Das "Memórias de um Átomo"
«Era uma escola em reboliço permanente, infernalmente ruidosa, e a vizinhança queixava-se. Por tudo e por nada, a rapaziada pegava-se, degladiava-se, sustentava o burburinho durante semanas e semanas de acusações recíprocas.
Era, diziam os mais perspicazes, uma boa escola de jornalismo. De facto, não tinham parança, os obreiros dos jornais de parede.

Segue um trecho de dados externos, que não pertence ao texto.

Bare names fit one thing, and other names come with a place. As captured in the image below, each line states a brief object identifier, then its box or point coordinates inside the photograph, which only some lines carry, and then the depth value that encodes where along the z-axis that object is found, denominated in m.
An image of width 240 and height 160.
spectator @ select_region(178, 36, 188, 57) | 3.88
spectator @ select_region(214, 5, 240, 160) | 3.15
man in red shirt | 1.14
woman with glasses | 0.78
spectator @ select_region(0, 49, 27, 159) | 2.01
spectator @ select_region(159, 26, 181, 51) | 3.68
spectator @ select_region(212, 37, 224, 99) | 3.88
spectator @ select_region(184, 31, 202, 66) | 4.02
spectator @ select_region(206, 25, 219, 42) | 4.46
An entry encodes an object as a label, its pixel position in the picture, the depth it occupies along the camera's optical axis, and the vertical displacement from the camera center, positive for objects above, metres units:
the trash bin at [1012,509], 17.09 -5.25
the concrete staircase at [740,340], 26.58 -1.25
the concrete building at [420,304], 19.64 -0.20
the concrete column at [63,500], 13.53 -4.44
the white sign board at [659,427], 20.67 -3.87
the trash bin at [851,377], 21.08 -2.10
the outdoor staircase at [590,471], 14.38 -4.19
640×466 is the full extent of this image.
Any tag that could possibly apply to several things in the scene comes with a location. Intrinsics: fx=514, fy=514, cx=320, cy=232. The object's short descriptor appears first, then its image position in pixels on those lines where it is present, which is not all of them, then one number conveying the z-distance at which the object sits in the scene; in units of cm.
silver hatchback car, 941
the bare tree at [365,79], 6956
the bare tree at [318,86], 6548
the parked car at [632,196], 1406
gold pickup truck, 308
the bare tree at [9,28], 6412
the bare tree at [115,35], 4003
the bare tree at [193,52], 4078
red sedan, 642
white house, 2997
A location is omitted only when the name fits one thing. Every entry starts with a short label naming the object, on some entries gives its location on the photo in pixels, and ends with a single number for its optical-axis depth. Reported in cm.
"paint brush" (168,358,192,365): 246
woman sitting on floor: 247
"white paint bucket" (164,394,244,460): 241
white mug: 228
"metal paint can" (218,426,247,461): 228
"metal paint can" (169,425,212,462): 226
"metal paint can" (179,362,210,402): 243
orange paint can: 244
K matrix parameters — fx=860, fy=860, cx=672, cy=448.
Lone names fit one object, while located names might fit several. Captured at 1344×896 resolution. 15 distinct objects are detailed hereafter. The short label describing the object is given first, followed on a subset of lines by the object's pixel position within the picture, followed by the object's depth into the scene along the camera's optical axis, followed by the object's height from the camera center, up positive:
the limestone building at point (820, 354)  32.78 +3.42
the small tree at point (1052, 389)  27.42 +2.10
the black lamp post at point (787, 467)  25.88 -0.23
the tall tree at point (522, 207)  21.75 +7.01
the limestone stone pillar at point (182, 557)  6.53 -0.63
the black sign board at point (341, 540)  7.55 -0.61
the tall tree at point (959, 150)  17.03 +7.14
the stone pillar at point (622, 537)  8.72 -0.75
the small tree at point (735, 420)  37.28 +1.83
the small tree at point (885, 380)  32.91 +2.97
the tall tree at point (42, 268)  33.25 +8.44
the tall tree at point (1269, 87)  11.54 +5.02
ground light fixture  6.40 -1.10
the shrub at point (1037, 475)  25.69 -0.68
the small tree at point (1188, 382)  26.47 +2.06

E dessa vez foi o Tozé Seguro a resolver implicar com o Pedro Passos porque não queria o Franquelim Alves na equipa de futebol. Não queria, e mais - exigia ao Pedro explicasse a toda a gente por alma de quem admitira o Franquelim.
Mas o Tozé tinha uns óculos enormes e um olhar choramingão. Por muito que se quisesse dar ares de valentão (como o Valentim de Gondomar), saía-se sempre com aquela cara pingona de a quem tinham roubado os berlindes.
Menos mal quando a malta do Bairro da Estrela ou da Praceta Cunhal Patrício, que também não gostava do Pedro, vinha em seu auxílio.
- Dá cá os berlindes, ó ladrão!
- Gatuno! Onde escondeste os berlindes?, Sim, tu, ó Pedro! Tu e o Franquelim.
- O Franquelim roubou os berlindes?
- Não, vai entrar na equipa e não sabe jogar futebol...
- E os berlindes?
- Quais berlindes?
Com o recreio em brasa e os transeuntes escandalizados com tal cagarim, o Franquelim foi chamado a explicar-se: afinal, roubara, ou não, os berlindes ao Tozé?
Roubara nada. O que ele gostava era de futebol e só queria jogar. A Imprensa desportiva já o apelidava de "empreendedor", "criativo", um "predador" na grande área. Daí a confusão...
Bom, haverá em tudo isto um certo exagero. Mas o rapaz, se calhar, até dá uns toques.
O mais são as invejocas do costume...».
(Com a devida anuência do meu Amigo J. da Ega, a quem muito agradeço).